La herencia de nuestros mayores
Eso que se llama la herencia de nuestros mayores, hijo mío, eso que las gentes llaman la herencia de nuestros mayores, Eliacim, suele ser una entelequia sin demasiado sentido. Lo que viene sucediendo es que nadie lo quiere decir, cosa que me explico, aunque no la disculpe, porque resulta más cómodo seguir por donde vamos.
La herencia de nuestros mayores, hijo, es frase para decir con la boca fría y una mano apoyada sobre el pecho. Las frases poco comprometedoras —religión, familia, o bien, la herencia de nuestros mayores, o bien, la unidad de Europa— deben decirse siempre con la boca fría y una mano sobre el diafragma. No merece la pena gastarse.
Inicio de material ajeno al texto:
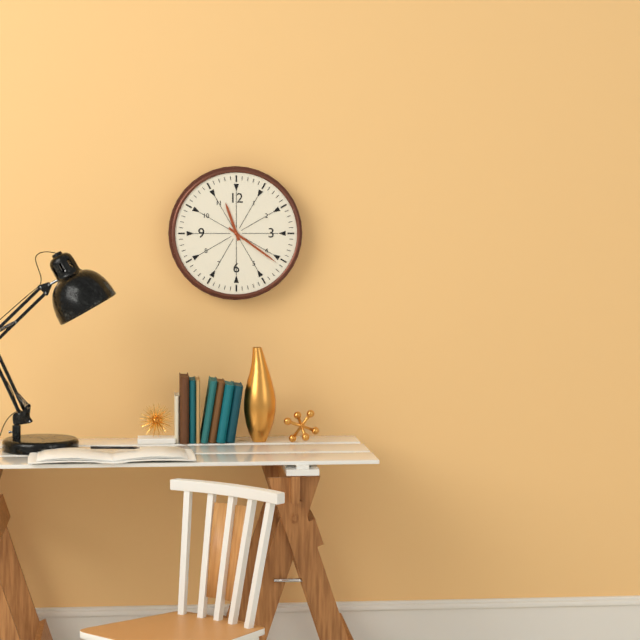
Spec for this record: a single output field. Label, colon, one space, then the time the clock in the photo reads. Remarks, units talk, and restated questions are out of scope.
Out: 11:21
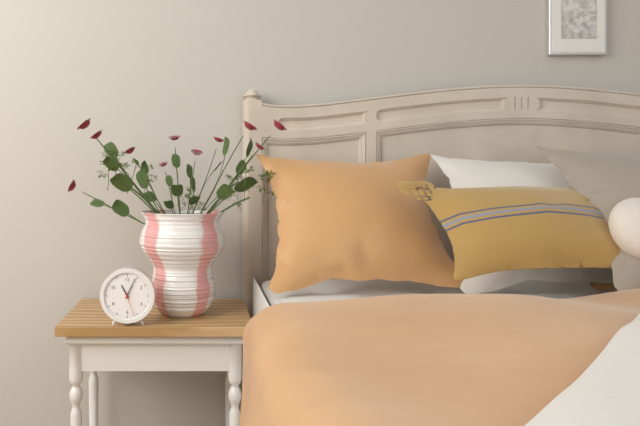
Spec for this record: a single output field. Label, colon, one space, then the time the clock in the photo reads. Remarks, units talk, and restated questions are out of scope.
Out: 11:04
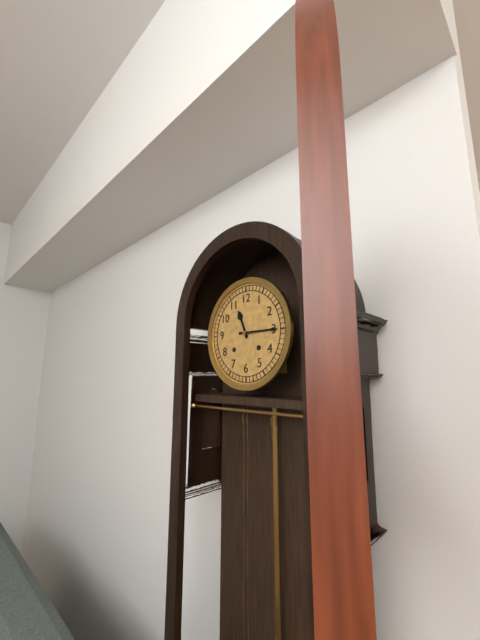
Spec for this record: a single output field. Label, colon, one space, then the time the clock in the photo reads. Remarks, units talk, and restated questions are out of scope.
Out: 11:15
Cuando yo era una niña, Eliacim, y el abuelito, mi abuelito, decía la herencia de nuestros mayores, se me cortaba siempre la digestión. Algunos días, cuando lo repetía dos o tres veces, era necesario incluso llamar al médico. El médico, esa es la verdad, no me hacía mucho caso: le gustaba más hablar con el abuelito de la herencia de nuestros mayores.
Una de las primeras veces que engañé a tu pobre padre (q. D. h.) sentí grandes y difíciles de explicar remordimientos de conciencia, porque mi amante, un apuesto jinete calabrés que se llamaba Carlo Dominici, me habló, ¡con cuánta desconsideración, Santo Dios!, de la herencia de nuestros mayores, del imborrable legado de nuestros mayores.
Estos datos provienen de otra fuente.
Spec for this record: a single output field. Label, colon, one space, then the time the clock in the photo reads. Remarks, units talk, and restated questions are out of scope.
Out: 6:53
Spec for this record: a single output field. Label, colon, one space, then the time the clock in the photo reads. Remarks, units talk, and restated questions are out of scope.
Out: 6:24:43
Ahora que ya soy vieja o casi vieja, Eliacim querido, se me ocurre, a veces, pensar, aunque por fortuna no más que brevemente, en la herencia de nuestros mayores. Me conforta, sin embargo, la idea, si bien en modo alguno me compensa, de que no he dado lugar a nadie ni a nada, absolutamente a nadie ni a nada, que pueda decir, como si tal cosa, eso de la herencia de nuestros mayores, eso que es preciso entonar con el ánimo distraído, la boca fría y una mano en noble actitud.